### Source document
Another user has an association with the contact file. The association may be through requesting directions from the website of the business, a social networking link, or through the contact list on a phone. When the user requests navigation to the business, the navigation system provides navigation to the address of the business, which is, for example, outside on the street or near a parking lot. The navigation system further searches the contact database and identifies the contact file. From the contact file, the indoor navigation path 513 is retrieved and displayed to the user, providing additional navigation instructions inside the building to arrive at the exact destination originally requested.

FIG. 8 illustrates an exemplary mobile device of the system of FIG. 1. The mobile device 122 may be referred to as a navigation device. The mobile device 122 includes a controller 200, a memory 204, an input device 203, a communication interface 205, position circuitry 207, and a display 211. The workstation 128 may include at least a memory and processor and may be substituted for the mobile device.

The memory 204 stores a contact database. The contact database may be associated with a first entity. The contact database may be a social networking service such that an entry in the contact database is included in an account for first entity with a social networking service. The account may advertise goods or services on the social networking service. The contact database may be a contact list from an email account, address book, or a telephone. The contact database includes at least one entry with a prerecorded path that includes data indicative of a route to a location associated with the first entity. The first entity may create and take responsibility for the data within the prerecorded path.

The memory 204, or an external database, stores a geographic database. The geographic database, which is described in more detail below, includes at least one path segment that intersects the prerecorded path of the contact database. The controller 200 is configured to identify one or more path segments to generate a set of navigation instructions to the prerecorded path. The controller 200 may be configured receive location data for the mobile device 122. The controller 200 sets the initial location for the set of navigation instructions based on the location data.

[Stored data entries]
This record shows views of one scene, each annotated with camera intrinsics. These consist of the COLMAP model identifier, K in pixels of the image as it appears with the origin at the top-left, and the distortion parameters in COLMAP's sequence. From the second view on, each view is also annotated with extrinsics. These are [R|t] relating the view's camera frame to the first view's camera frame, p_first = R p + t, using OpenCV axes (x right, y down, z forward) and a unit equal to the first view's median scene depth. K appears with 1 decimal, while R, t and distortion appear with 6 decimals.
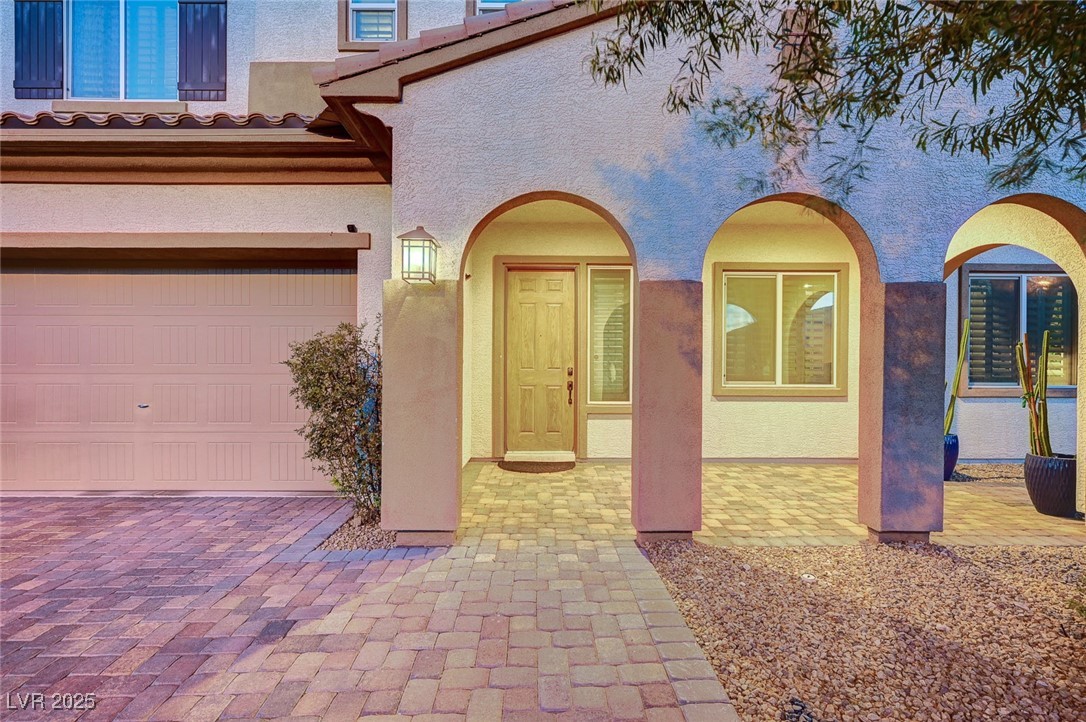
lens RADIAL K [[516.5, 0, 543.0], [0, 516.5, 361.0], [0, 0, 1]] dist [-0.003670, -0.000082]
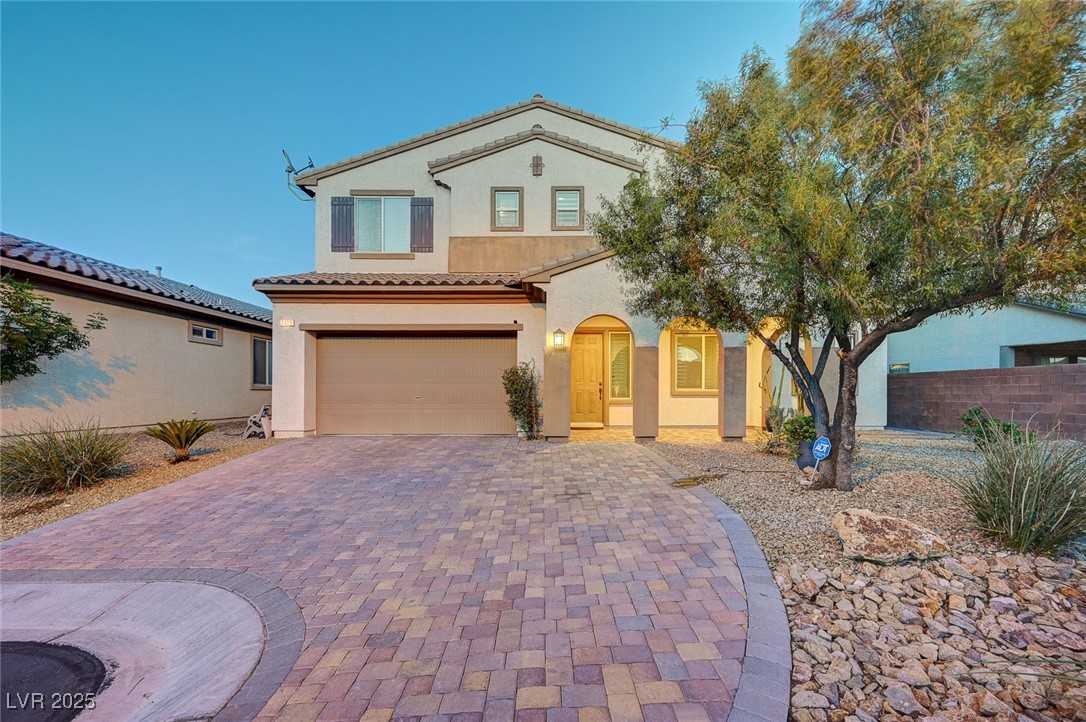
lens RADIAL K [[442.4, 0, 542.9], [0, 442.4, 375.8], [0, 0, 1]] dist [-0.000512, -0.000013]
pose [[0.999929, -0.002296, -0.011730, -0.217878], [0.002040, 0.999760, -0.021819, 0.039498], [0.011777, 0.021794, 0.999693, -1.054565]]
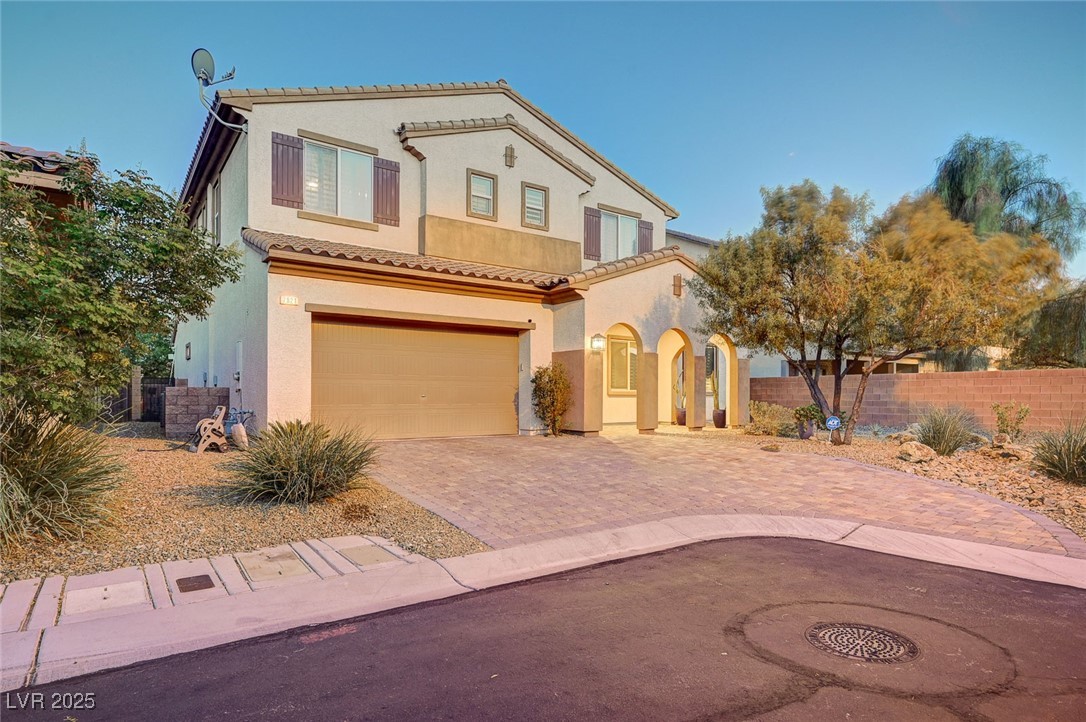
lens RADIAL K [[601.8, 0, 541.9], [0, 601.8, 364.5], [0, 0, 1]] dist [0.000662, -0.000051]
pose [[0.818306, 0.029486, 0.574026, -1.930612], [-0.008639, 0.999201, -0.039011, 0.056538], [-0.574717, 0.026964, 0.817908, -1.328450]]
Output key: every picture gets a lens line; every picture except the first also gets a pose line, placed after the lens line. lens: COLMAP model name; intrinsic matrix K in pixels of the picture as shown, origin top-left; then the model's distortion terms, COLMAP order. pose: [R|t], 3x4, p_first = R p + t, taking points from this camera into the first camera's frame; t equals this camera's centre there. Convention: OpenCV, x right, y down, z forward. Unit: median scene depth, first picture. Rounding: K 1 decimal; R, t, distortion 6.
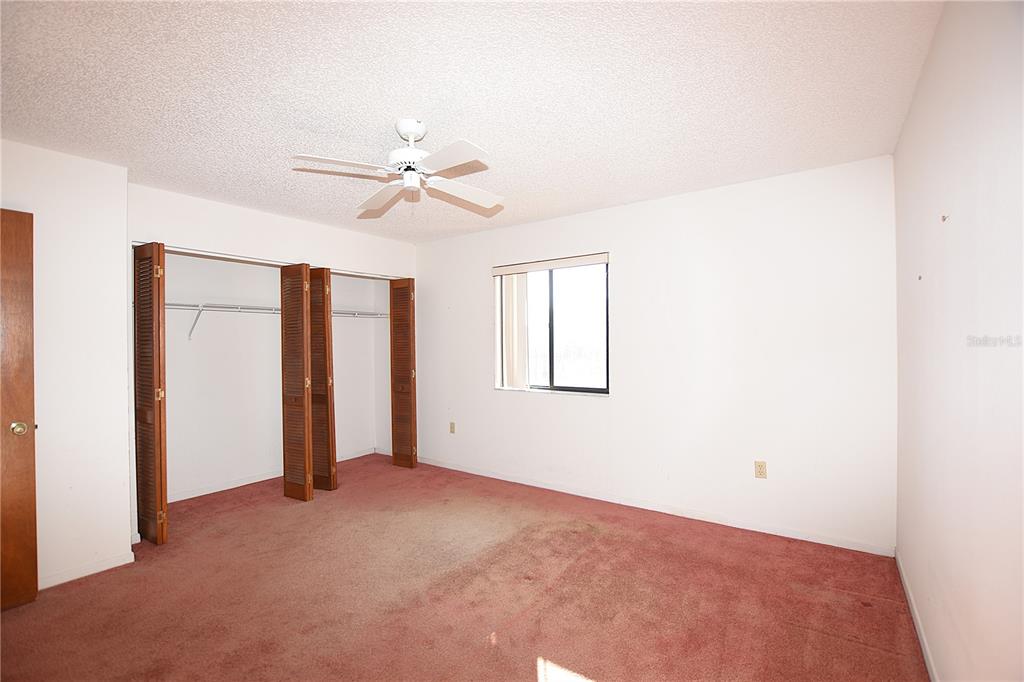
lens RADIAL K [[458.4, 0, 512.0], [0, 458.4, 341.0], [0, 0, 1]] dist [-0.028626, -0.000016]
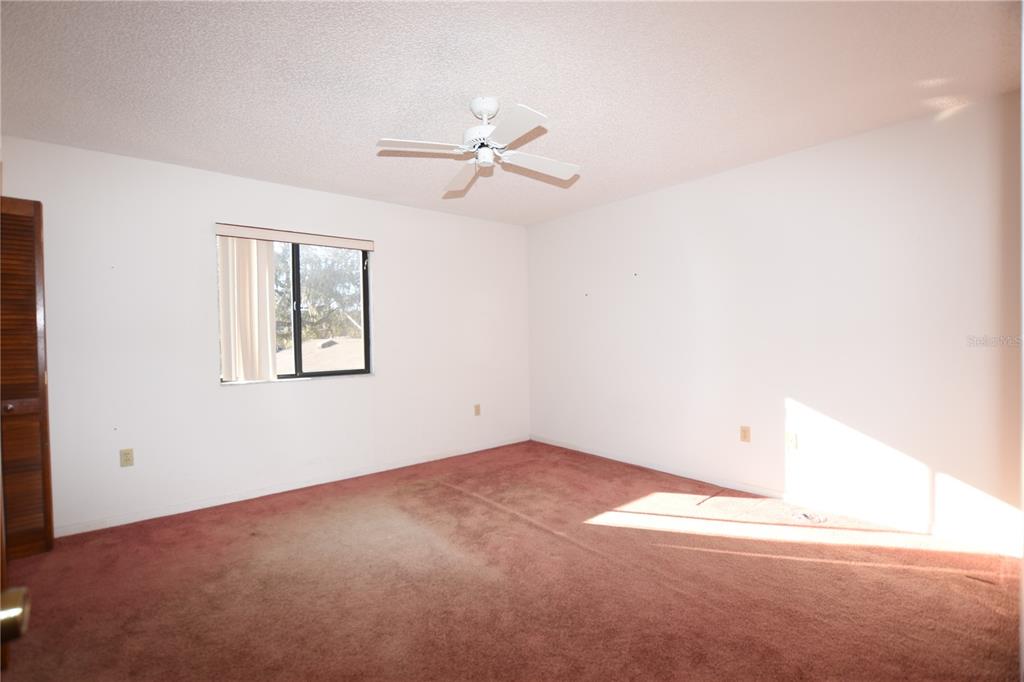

### Assigned task 1
In the text on contact-based indoor navigation, what else may the mobile device 122 be called?
### Assigned task 2
Continue the text on contact-based indoor navigation from its last sentence.

### Answer area 1
A navigation device.

### Answer area 2
The controller 200 is configured to receive a request for navigation to a destination and derive the set of navigation instructions in response to receipt of the destination. The navigation instructions may lead to an intersection with the prerecorded path. The prerecorded path may be associated with one or more intersection points or junction points with segments in the geographic data.

The controller 200 may append the prerecorded path to the set of navigation instructions, or the controller 200 may display or send the prerecorded path from the contact list without any change in the data. For example, in the case of a prerecorded path including textual directions, the directions may be added to the set of navigation instructions. In the case of a prerecorded path as a media file, the media file may be sent to the mobile device 122 for display to the user.

FIG. 9 illustrates an exemplary server of the system of FIG. 1. The server 125 includes a processor 300, a communication interface 305, and a memory 301. The server 125 may be coupled to a database 123 and a workstation 310. The workstation 310 may be used as an input device for the server 125. In addition, the communication interface 305 is an input device for the server 125. The communication interface 305 receives data indicative of use inputs made via the workstation 128 or the mobile device 122. FIG. 10 illustrates an example flowchart for augmenting navigation with a recorded path. The acts in FIG. 10 may be performed by the mobile device 122 or any combination of components of the mobile device 122. Additional, different, or fewer acts may be provided. The acts are performed in the order shown or other orders. The acts may also be repeated.

At act 5101, the processor 300 is configured to receive a set of navigation instructions for a destination from a first entity. The first entity may be a person, a business, or a point of interest. The set of navigation instructions describe a path to the destination that is omitted from a geographic database or different from the geographic database. The destination may be a point of interest that is omitted from the geographic database. The set of navigation instructions may be recorded by tracking the location and/or orientation of the mobile device 122. Location data may be derived from a GPS device. Orientation data may be derived from a gyrometer installed in the mobile device 122 or mounted in a vehicle associated with the mobile device 122. The gyrometer may be mounted on a steering wheel or other steering mechanism to accurately track turns of the vehicle.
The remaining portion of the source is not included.